Follow Up: Post Incident Report for Sydney DC
We have received additional information from our vendor regarding the incident on June 6, 2012.
The root cause of the power failure has been investigated by electrical contractors and has now been identified as the result of a small rodent creating a dead short across 2 of the 3 incoming phase conductors for the A2 UPS unit.
The damage caused by the rodent severed cables from the input filter module and caused a secondary short on the output terminals. This created a fault current in excess of 34,000Amps to the entire UPS group which registered an output overload fault. When the UPS group went in to bypass, it simultaneously tripped the protection circuit breakers, shutting down the entire UPS group even though UPS A1 and A3 were not affected.
The vendor has advised that the equipment reacted as expected for this type of fault.
With the UPS group in this state, the on-site generators were unable to supply power thus causing an interruption to power.
Mains power was returned as quickly as possible once electrical contractors verified the safety of the staff, building and equipment, as well as isolating the A2 UPS unit from the group before returning power. This was able to be done relatively quickly as electrical contractors were already on-site performing scheduled UPS maintenance, which was scheduled for 7:00PM through to 1:00AM the following morning.
What happens next?
The faulty A2 UPS unit will undergo extensive investigation and testing before repairs are carried out to ensure that there are no tertiary issues before scheduling a planned maintenance window to repair the unit. Once repairs have been completed, the A2 UPS unit will be soak-tested in isolation before being re-introduced to the UPS group. A site load test will then be conducted to ensure the UPS group and generator systems are all back to specification.
Customers with affected websites today
Customers formerly hosted on SYDS11-N2S will be eligible for an SLA credit, which will be paid at the full 100% of your monthly plan fee and irrespective as to who was at fault.

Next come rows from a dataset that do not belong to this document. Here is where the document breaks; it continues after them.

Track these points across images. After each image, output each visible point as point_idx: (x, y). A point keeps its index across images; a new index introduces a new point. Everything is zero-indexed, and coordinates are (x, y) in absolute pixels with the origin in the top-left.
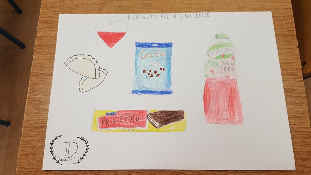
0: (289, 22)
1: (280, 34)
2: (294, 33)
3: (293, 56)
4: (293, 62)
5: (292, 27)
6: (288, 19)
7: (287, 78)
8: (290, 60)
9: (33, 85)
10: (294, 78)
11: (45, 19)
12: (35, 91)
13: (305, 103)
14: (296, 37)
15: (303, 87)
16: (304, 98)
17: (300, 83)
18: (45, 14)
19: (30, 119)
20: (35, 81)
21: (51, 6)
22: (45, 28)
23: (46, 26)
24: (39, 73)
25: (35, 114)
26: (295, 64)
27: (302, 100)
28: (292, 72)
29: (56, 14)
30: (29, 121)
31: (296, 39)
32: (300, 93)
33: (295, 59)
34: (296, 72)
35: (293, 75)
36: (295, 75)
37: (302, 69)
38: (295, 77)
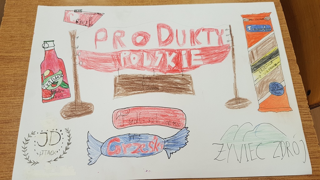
11: (2, 54)
13: (315, 140)
14: (296, 62)
15: (311, 121)
16: (314, 134)
17: (307, 116)
21: (10, 39)
23: (3, 62)
27: (311, 136)
29: (16, 48)
31: (297, 64)
32: (308, 128)
33: (298, 88)
37: (308, 99)
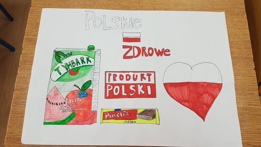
0: (247, 46)
1: (239, 57)
2: (251, 57)
3: (250, 77)
4: (250, 82)
5: (249, 51)
6: (246, 43)
7: (245, 97)
8: (248, 81)
9: (17, 99)
10: (251, 97)
12: (18, 104)
18: (31, 32)
19: (12, 131)
20: (18, 95)
22: (30, 45)
24: (23, 88)
25: (17, 126)
26: (253, 84)
28: (250, 91)
30: (11, 133)
34: (253, 91)
35: (251, 94)
36: (252, 94)
38: (253, 96)
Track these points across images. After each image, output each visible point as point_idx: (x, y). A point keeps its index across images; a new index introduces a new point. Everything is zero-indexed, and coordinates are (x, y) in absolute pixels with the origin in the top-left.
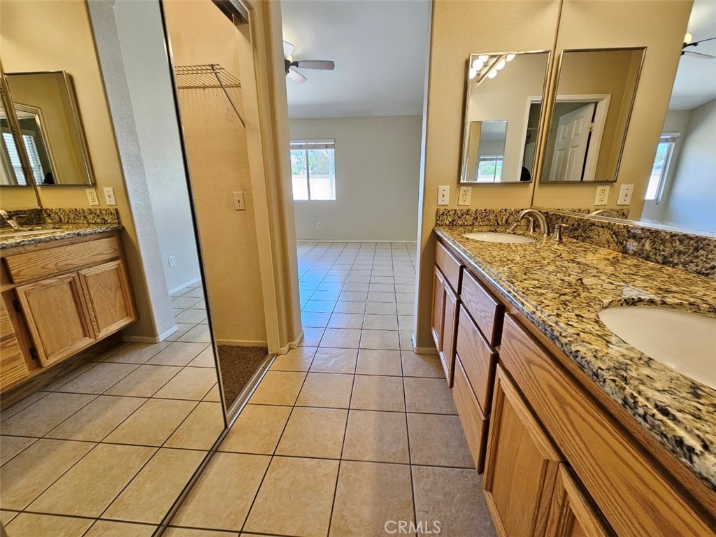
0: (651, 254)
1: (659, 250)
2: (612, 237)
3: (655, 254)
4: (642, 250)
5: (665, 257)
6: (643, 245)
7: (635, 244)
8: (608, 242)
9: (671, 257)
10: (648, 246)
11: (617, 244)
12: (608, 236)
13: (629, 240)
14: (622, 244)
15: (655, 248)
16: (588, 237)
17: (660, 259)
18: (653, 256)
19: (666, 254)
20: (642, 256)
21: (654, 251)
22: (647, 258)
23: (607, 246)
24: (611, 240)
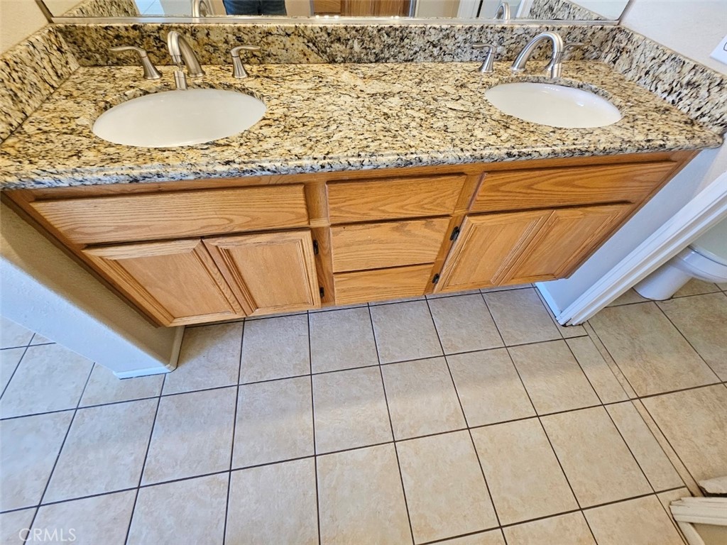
0: (363, 55)
1: (369, 48)
2: (308, 46)
3: (367, 54)
4: (351, 53)
5: (377, 55)
6: (352, 48)
7: (342, 48)
8: (305, 55)
9: (382, 53)
10: (357, 47)
11: (318, 54)
12: (302, 47)
13: (333, 45)
14: (326, 52)
15: (365, 48)
16: (269, 55)
17: (372, 58)
18: (365, 57)
19: (377, 51)
20: (353, 60)
21: (364, 51)
22: (359, 61)
23: (305, 60)
24: (308, 51)
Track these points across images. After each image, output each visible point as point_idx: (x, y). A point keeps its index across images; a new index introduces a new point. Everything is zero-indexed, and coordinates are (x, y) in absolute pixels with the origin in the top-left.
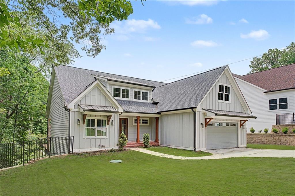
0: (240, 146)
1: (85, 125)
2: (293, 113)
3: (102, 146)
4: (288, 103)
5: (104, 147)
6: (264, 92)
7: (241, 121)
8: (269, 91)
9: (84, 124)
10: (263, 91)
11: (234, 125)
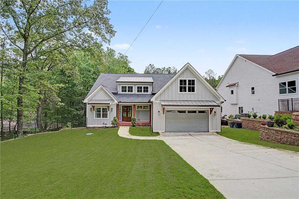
0: (210, 131)
1: (95, 112)
2: (292, 99)
3: (105, 124)
4: (296, 86)
5: (107, 124)
6: (273, 76)
7: (211, 108)
8: (277, 75)
9: (94, 110)
10: (272, 74)
11: (203, 112)
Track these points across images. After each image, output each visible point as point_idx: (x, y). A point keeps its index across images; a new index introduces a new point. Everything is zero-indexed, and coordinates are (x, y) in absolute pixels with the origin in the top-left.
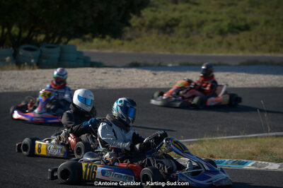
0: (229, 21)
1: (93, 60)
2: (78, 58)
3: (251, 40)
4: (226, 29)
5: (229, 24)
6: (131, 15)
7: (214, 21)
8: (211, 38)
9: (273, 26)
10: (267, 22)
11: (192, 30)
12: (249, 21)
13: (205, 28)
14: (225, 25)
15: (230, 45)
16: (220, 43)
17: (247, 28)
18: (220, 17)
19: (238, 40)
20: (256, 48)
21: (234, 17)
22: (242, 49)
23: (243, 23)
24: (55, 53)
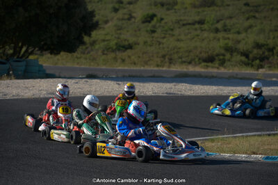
0: (115, 41)
1: (48, 72)
2: (39, 71)
3: (139, 57)
4: (114, 47)
5: (116, 44)
6: (83, 35)
7: (104, 41)
8: (106, 54)
9: (151, 46)
10: (145, 43)
11: (87, 48)
12: (131, 42)
13: (97, 47)
14: (113, 44)
15: (123, 61)
16: (115, 59)
17: (130, 47)
18: (108, 38)
19: (129, 57)
20: (146, 63)
21: (119, 38)
22: (135, 64)
23: (126, 43)
24: (21, 66)
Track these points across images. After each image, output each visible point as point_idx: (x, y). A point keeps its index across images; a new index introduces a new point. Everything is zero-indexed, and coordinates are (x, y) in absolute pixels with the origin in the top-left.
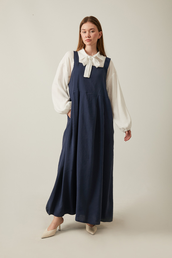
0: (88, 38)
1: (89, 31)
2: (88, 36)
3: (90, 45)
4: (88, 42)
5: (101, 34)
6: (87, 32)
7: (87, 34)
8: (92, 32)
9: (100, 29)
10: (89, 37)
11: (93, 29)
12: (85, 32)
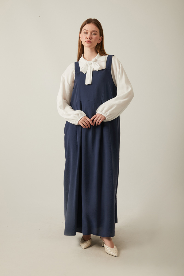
0: (88, 39)
1: (91, 33)
2: (90, 37)
3: (90, 46)
4: (88, 43)
5: (101, 39)
6: (89, 33)
7: (88, 35)
8: (94, 34)
9: (102, 34)
10: (90, 39)
11: (95, 32)
12: (87, 33)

Our CEO will be writing an email to all affected customers over the weekend once migrations to the new node have been completed.
We extend our most sincere apologies to customers on this node who have experienced extended down time as a result of this emergency migration, however, the fact that it is taking so long to complete this migration gives a clear indication as to the importance of moving customers to a new server as quickly as possible to avoid any potential data loss.
More than 85% off the services on this node have been successfully migrated to new hardware and will already be back online. We ask all customers on this node to check their data as soon as possible, and advise our Customer Care team if they notice any data missing so that they can get it moved across for you.
We suspect that this server has been damaged by a power surge that also damaged other components in other nodes which were replaced without further incident.
We will also be contacting customers on our Business cPanel hosting nodes to extend an SLA credit to them as a result of this incident.
Some people are saying that you should have had dual power supplies?
It’s always easier to cast an opinion, however educated it may or may not be, when you’re on the other side of the fence (or hiding behind a keyboard as the case may be). For many years we have purchased quality server hardware that best fits the needs of our intended customer base. Our services are marketed towards the low cost segment of the web hosting market, and in order to maintain our price points we need to keep both our OpEx and CapEx as low as possible, which in turn allows us to keep a healthy profit margin and continue to expand the company.
We’ve achieved this with our domain names by becoming an accredited registrar of all domain names we offer, with SSL’s by forging a strong premier partnership with Trustwave, and with SMS by connecting directly to the Telstra Wholesale network.
It is important to note that our core routers, switches and our new Dell Enterprise Cloud hardware (used by some of our Business customers) all use dual redundant power supplies.
If we were to service our all of our web hosting customers from hardware that had dual redundant power supplies, an additional $1,200 per server would be added to our CapEx cost base (approximately $900 more to upgrade the chassis to one which supports dual power supplies and approximately $300 for the second power supply), while our data centre costs would rise by approximately 75% which would be added to our OpEx.
As you can imagine, this would equate to a substantial cost increase that would require us to raise our prices by approximately 150% in order to cover the additional expenditure, or attempt to cram more customers on to one server and risk degrading the quality of service over a prolonged period of time. In offering this level of redundancy, we then find ourselves in another market segment which we believe is already serviced well by other web hosting companies, such as Micron21 and Anchor, who invest their money in purpose-built, high availability cloud systems… but they also charge the appropriate price for their services.
We have always maintained that we are not a one-stop-shop for all web hosting customers. We understand and appreciate that some customers absolutely require dual redundant everything and 100% guaranteed uptime, but at the same time some commentators need to understand that there is a large segment of customers who don’t want nor require this level of service, and for those customers we believe our services are an ideal choice.
And as we have always offered, customers are free to trial our services for 30 days and if they are unsatisfied with us they can request a full refund of their hosting fees – no questions asked.
VentraIP has always shown its appreciation and respect to its loyal customer base, and will continue to provide the services that have made it a “Top 10” domain name and hosting company.